SpaceX has been all over the news as the latest and greatest in space technology. Their recent rocket launch taking two astronauts to the International Space Station, and bringing space travel back to the United States, was a huge step for the company. Similarly, their roll-out of satellite array-based internet Starlink is another innovation in space technology that serves as critical infrastructure for future space exploration.

In the Terms of Service for Starlink, we find the controversial statement: “For Services provided on Mars, or in transit to Mars via Starship or other colonization spacecraft, the parties recognize Mars as a free planet and that no Earth-based government has authority or sovereignty over Martian activities. Accordingly, Disputes will be settled through self-governing principles, established in good faith, at the time of Martian settlement.”
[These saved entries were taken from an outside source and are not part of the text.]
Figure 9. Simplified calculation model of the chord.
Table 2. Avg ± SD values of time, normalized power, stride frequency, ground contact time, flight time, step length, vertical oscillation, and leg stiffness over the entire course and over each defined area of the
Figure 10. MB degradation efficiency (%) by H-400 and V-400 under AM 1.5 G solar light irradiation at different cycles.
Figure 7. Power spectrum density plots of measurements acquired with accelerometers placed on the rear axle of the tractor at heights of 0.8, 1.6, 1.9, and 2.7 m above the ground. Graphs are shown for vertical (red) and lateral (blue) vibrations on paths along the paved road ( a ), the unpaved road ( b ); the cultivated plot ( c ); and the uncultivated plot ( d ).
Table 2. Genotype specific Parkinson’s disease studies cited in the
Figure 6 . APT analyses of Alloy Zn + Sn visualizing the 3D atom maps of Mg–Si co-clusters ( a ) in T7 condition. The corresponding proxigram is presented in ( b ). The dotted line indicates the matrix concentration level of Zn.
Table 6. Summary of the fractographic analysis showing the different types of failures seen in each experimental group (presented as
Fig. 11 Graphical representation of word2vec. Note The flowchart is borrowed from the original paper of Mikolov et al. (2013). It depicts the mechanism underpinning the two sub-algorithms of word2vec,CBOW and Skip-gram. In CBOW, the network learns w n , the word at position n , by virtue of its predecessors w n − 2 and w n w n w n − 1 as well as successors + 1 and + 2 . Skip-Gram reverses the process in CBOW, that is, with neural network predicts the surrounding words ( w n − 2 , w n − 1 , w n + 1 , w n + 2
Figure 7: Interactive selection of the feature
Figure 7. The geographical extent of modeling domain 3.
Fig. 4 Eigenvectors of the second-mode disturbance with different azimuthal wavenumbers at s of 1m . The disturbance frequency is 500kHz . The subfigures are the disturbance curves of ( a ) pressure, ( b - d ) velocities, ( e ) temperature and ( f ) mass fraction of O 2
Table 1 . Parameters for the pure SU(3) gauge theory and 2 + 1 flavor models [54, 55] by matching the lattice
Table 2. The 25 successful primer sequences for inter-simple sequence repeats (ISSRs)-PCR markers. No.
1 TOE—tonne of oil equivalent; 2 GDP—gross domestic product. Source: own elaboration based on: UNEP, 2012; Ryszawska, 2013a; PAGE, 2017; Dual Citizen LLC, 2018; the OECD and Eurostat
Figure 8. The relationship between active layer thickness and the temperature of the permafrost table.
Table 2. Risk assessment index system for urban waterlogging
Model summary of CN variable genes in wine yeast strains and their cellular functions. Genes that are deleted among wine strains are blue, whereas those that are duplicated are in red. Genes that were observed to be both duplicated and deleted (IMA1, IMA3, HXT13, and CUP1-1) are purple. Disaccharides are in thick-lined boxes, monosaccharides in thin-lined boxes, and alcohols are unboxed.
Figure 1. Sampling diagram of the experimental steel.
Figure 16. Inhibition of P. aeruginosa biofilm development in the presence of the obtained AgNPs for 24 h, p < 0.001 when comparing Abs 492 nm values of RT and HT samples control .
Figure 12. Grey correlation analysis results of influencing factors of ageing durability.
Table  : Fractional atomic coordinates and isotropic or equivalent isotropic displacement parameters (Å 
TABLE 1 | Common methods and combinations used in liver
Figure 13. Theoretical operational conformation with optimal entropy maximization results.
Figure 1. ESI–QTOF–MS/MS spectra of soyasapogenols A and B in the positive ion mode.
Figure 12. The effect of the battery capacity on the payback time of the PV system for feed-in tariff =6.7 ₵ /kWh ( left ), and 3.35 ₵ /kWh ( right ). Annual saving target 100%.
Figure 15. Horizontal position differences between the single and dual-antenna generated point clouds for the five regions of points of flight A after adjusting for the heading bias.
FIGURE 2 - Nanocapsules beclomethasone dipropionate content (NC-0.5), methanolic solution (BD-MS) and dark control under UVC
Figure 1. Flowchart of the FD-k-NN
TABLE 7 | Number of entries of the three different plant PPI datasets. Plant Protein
This statement raises a multitude of questions about the ethics and justification of law in space. International space law, governed by five international treaties and agreements, as well as encouraged by five declarations and legal principles of the United States General Assembly, serve to promote the welfare of space law of the moon and other celestial bodies. Understandably, the language is vague, especially in defining what other celestial bodies are being referred to. However vague, the United States likely wouldn’t take kindly to a corporate entity in its jurisdiction blatantly violating laws it has sworn to uphold.

SpaceX clearly seems to understand the current space law in their Starlink terms, stating that: “For Services provided to, on, or in orbit around the planet Earth or the Moon, these Terms and any disputes between us arising out of or related to these Terms, including disputes regarding arbitrability (“Disputes”) will be governed by and construed in accordance with the laws of the State of California in the United States.”

As it stands, Starlink is abiding by current law, treaties, and guidelines, in what they believe is the current statute of limitations to its jurisdiction – to, on, or in orbit around the planet Earth or the Moon. In this jurisdiction, California law applies, transitively abiding by all space law as well. However, outside of this, in transit to or on Mars, is no-man’s land.

Starlink’s apparent notion that this new land needs new, updated space law certainly is valid. However, “finder’s keepers” style does not seem like the way to go about this complex subject. If this were to come to fruition without intervention, it would set a dangerous precedent that the first settler of any new area can decide the law of the land. Any corporation or government with the required funds and technology could set up a new galactic empire without competition. And when it comes to the point of others catching up, disputes over territory and ownership could lead to unavoidable conflict.

On the other hand, the lust for power can be a great driving force. If this were a new opportunity for corporations and countries to expand their power and wealth, what is to say we wouldn’t see more investment in space exploration. This is certainly a poor reason to fund such endeavors, but some might argue that the exploration itself is more important than the impetus behind it, no matter how nefarious or selfish.

The current reality is that none of this will be attainable near enough to cause significant worry. Perhaps SpaceX just seized an opportunity to cleverly share their libertarian views on space exploration. And like many other companies, a quick change to their Terms of Service could wipe this all away. However, the fact remains that this is a real problem for the future and deserves to be spoken about now. Although this policy is subject to change as new developments occur, the earlier corporations, countries, or ideally world governing organizations, can engage in productive discourse about this new age of space exploration, the more successful these projects will be in the future.